--- Your objective ---
Using the Avatars 3.0 overview, explain in one to three sentences why it suggests trying out the Action Menu before building an AV3 avatar.

To get started, check out Creating your first avatar.

There's a whole 'Avatars' category on the sidebar to check out. Here are some of the more impactful and important pages:

  • Rig Requirements explains how to set up your custom 3D model's hierarchy for VRChat.
  • Avatar Performance Ranking System explains how some avatars achieve an 'Excellent' performance, and others 'Very Poor'.
  • Avatar Optimization Tips - Now that you know why, check out this page to learn how to get all your frames back.
  • Continue reading this page to learn more about important Avatars 3.0 SDK concepts.

What is Avatars 3.0?

Avatars 3.0 is our name for all the features available for avatars in VRChat. AV3's features are focused on improving expression, performance, and the abilities of avatars in VRChat.

Avatars 3.0 is heavily integrated with the Action Menu for controlling and interacting with the avatar you're wearing. It's probably best if you hop in and try out the Action Menu before building an AV3 avatar!

Prerequisites

Understanding the Concepts

In order to understand and use Avatars 3.0, you need to know a few concepts. These concepts will help you understand the construction of avatars, how best to assemble them, and the intended use of various systems.

--- Data excerpts ---
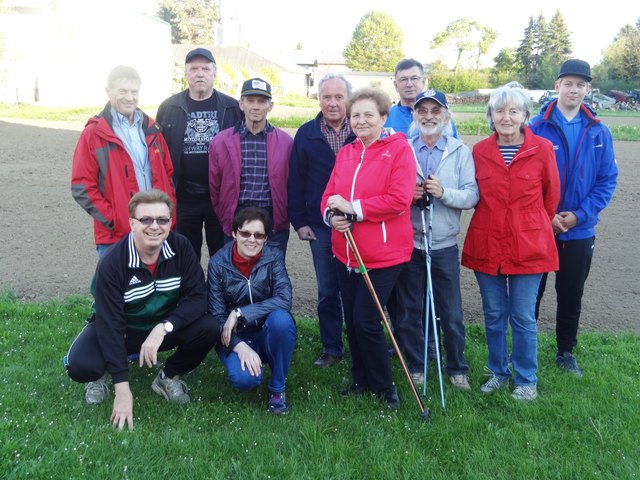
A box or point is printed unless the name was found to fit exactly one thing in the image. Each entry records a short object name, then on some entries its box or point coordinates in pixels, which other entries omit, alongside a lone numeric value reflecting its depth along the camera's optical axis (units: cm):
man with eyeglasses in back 550
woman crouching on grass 445
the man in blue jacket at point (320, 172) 503
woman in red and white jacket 421
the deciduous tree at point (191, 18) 8706
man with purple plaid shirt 514
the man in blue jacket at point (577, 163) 491
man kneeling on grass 420
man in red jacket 492
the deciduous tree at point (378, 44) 9125
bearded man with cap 457
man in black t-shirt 557
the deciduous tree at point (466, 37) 9194
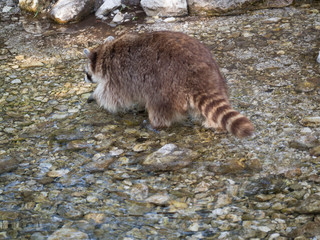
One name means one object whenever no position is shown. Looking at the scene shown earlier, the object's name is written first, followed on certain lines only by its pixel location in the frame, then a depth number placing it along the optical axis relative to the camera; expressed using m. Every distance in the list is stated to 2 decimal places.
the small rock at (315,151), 3.44
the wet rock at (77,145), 3.90
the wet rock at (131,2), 6.36
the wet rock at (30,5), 6.55
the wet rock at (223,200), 3.08
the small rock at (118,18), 6.12
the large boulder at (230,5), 5.96
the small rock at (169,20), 5.96
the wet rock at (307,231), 2.71
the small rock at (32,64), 5.29
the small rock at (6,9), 6.72
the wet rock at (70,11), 6.18
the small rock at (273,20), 5.65
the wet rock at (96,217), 3.00
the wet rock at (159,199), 3.14
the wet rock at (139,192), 3.22
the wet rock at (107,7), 6.23
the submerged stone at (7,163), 3.63
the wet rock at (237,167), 3.38
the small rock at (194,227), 2.87
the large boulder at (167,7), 6.03
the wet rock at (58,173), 3.53
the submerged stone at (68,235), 2.83
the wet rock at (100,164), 3.59
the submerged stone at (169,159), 3.52
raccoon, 3.59
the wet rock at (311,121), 3.80
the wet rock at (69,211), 3.08
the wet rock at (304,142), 3.55
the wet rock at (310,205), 2.89
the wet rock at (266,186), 3.15
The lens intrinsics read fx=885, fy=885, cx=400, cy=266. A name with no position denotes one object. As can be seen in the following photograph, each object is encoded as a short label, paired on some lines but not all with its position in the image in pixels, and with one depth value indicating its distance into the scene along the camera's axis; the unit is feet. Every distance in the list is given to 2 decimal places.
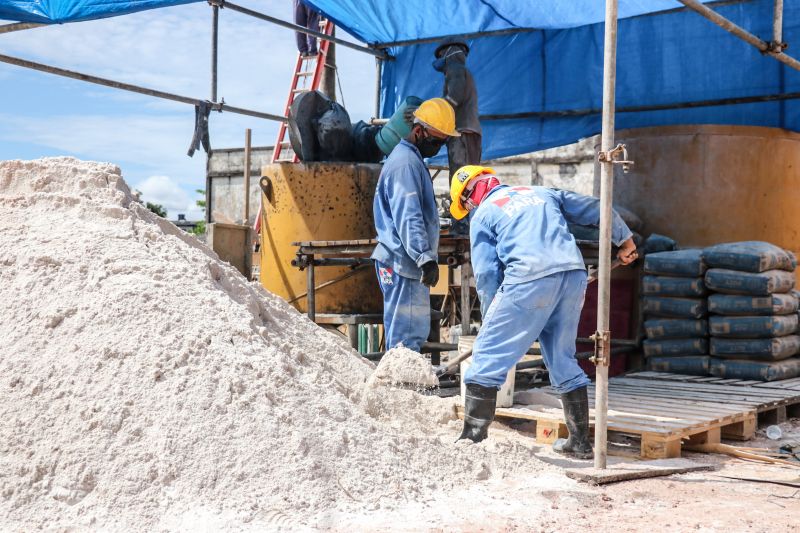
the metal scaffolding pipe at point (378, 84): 33.14
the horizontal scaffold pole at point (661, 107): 27.82
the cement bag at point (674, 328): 22.90
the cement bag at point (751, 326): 21.80
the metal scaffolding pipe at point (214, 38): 23.98
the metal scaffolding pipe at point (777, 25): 19.89
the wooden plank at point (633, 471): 13.64
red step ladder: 34.83
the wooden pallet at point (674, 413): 16.07
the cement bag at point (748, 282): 21.88
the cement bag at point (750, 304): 21.93
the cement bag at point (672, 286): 22.89
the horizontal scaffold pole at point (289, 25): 24.52
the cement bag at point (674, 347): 22.95
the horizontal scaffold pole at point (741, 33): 16.81
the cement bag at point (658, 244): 24.76
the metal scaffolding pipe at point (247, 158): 30.45
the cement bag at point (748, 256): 22.11
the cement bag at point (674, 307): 22.84
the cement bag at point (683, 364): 22.91
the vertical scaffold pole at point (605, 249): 13.73
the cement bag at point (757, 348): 21.90
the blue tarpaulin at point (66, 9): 21.02
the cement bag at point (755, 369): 22.08
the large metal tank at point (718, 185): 25.72
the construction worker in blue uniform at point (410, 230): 19.03
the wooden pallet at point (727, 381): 21.52
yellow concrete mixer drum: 25.57
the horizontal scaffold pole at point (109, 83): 21.03
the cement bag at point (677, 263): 22.95
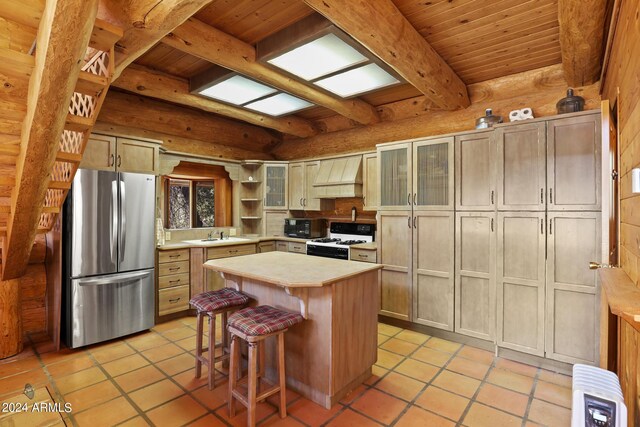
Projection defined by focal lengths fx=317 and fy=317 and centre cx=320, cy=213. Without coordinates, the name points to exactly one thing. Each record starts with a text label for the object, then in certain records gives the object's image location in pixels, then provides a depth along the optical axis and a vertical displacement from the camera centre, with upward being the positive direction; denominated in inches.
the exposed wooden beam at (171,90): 133.6 +55.8
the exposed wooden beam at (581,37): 75.7 +49.4
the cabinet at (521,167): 111.8 +17.4
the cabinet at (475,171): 124.2 +17.6
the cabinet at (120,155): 130.3 +25.8
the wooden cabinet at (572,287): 104.1 -24.5
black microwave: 199.3 -8.4
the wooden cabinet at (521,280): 112.7 -24.1
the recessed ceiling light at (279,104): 153.2 +56.4
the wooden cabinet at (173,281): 153.6 -33.6
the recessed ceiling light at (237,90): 133.8 +56.1
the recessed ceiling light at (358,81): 120.4 +54.7
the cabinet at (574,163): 102.9 +17.2
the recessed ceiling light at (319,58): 100.5 +53.9
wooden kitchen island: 88.1 -30.6
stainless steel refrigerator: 123.0 -17.4
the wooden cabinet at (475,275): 123.7 -24.2
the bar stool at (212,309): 97.2 -29.7
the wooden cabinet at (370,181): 168.7 +17.9
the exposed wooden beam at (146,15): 68.6 +44.7
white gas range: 172.6 -14.9
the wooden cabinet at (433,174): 135.3 +17.8
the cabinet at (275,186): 212.1 +18.9
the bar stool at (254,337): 79.0 -31.5
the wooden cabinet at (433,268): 134.8 -23.6
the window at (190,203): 184.4 +6.5
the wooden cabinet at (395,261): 146.3 -22.2
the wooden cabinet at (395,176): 147.2 +18.5
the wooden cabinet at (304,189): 200.1 +16.4
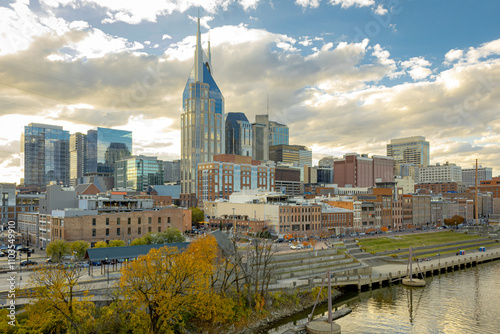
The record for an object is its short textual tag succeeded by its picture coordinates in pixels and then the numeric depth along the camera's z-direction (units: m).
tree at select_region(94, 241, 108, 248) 79.75
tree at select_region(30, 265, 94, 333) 41.88
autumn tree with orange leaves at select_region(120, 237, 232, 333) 45.06
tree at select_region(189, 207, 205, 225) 162.68
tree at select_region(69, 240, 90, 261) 76.88
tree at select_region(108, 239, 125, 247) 82.25
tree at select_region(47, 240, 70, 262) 74.88
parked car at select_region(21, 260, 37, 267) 72.25
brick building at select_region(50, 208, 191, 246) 88.25
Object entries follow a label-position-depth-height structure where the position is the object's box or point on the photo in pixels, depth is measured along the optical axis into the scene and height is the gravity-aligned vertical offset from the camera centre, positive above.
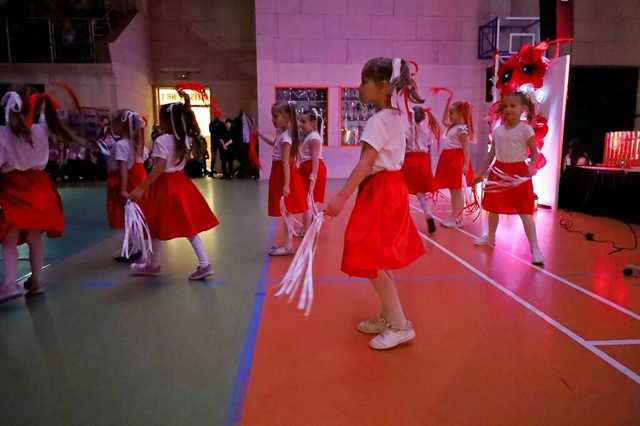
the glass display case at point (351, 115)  12.05 +0.89
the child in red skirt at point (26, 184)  2.80 -0.23
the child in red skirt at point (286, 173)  3.93 -0.24
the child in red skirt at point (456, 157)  5.35 -0.13
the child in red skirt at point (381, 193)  2.10 -0.23
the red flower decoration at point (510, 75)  6.84 +1.11
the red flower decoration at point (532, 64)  6.69 +1.27
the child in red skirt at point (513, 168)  3.90 -0.19
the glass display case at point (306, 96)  11.93 +1.39
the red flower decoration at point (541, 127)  6.82 +0.31
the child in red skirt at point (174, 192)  3.20 -0.33
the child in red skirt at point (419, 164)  5.29 -0.20
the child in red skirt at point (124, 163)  3.86 -0.14
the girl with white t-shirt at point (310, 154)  4.34 -0.07
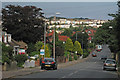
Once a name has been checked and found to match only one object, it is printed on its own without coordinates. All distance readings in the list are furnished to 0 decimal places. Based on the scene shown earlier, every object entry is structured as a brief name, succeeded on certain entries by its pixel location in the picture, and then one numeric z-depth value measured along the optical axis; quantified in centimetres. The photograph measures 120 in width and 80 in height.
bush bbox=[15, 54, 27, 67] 4506
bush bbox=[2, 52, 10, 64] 3494
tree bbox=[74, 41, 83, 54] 10760
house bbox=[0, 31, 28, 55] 5673
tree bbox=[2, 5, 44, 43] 6931
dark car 4122
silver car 4259
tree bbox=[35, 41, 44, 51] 7504
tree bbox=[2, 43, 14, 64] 3531
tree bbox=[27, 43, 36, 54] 6900
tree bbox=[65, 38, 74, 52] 10289
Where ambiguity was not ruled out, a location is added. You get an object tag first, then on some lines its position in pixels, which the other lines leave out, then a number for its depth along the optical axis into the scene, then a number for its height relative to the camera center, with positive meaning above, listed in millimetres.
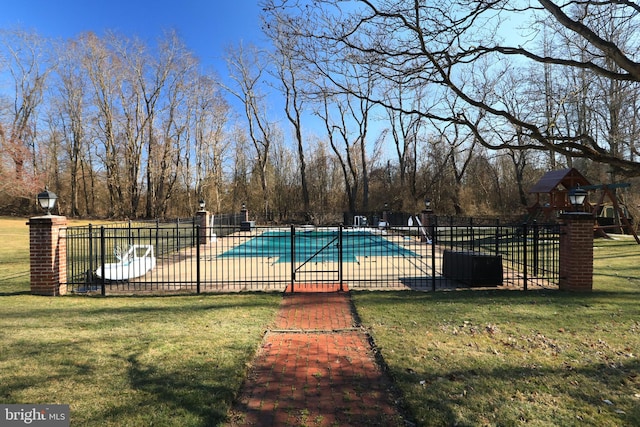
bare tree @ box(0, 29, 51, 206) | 24438 +4400
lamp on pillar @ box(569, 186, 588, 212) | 7709 +255
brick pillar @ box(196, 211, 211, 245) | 17891 -365
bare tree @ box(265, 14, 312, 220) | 35319 +7592
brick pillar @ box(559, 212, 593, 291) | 7281 -867
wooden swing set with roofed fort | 16484 +794
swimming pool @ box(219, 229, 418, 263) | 14396 -1754
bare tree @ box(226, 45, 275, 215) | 36469 +7893
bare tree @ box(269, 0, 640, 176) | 4066 +2193
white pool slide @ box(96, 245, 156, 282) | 8164 -1333
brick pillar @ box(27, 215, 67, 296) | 7133 -813
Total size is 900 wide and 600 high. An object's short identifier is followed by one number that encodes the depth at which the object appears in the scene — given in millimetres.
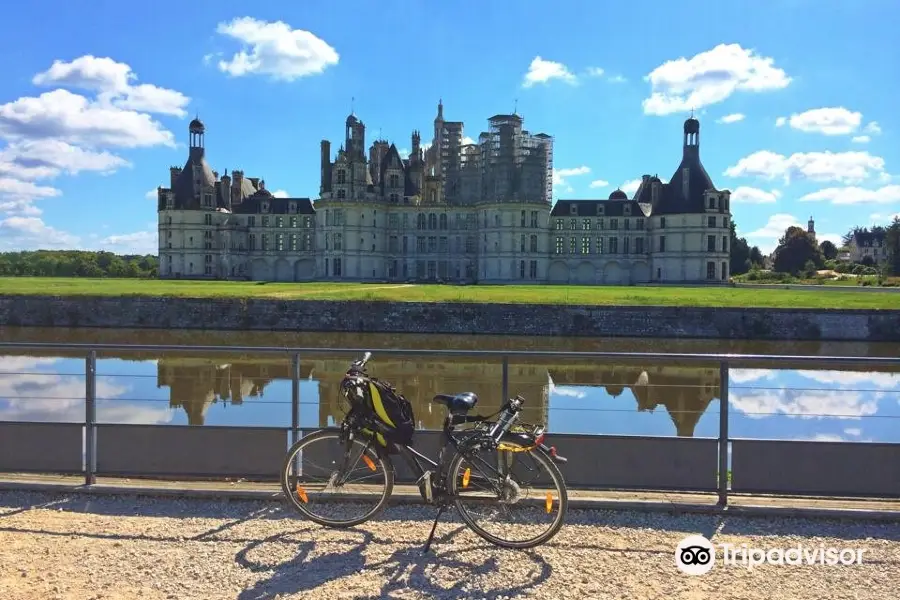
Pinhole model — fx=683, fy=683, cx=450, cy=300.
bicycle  4734
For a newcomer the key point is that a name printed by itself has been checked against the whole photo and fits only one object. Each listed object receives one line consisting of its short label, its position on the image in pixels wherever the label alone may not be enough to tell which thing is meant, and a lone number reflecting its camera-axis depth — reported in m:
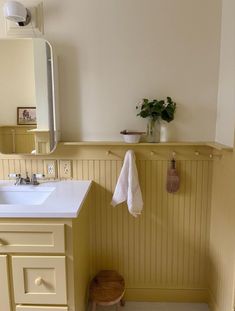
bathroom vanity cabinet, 1.28
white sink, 1.26
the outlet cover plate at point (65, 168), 1.82
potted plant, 1.69
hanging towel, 1.70
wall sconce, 1.57
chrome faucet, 1.75
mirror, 1.69
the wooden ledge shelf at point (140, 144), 1.74
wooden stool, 1.63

--- Task result ---
Avatars 3.0 is heavily integrated with the Action Menu, which is used to control and interact with the avatar you're wearing. Trying the Action Menu first is therefore recommended before building an AV3 avatar.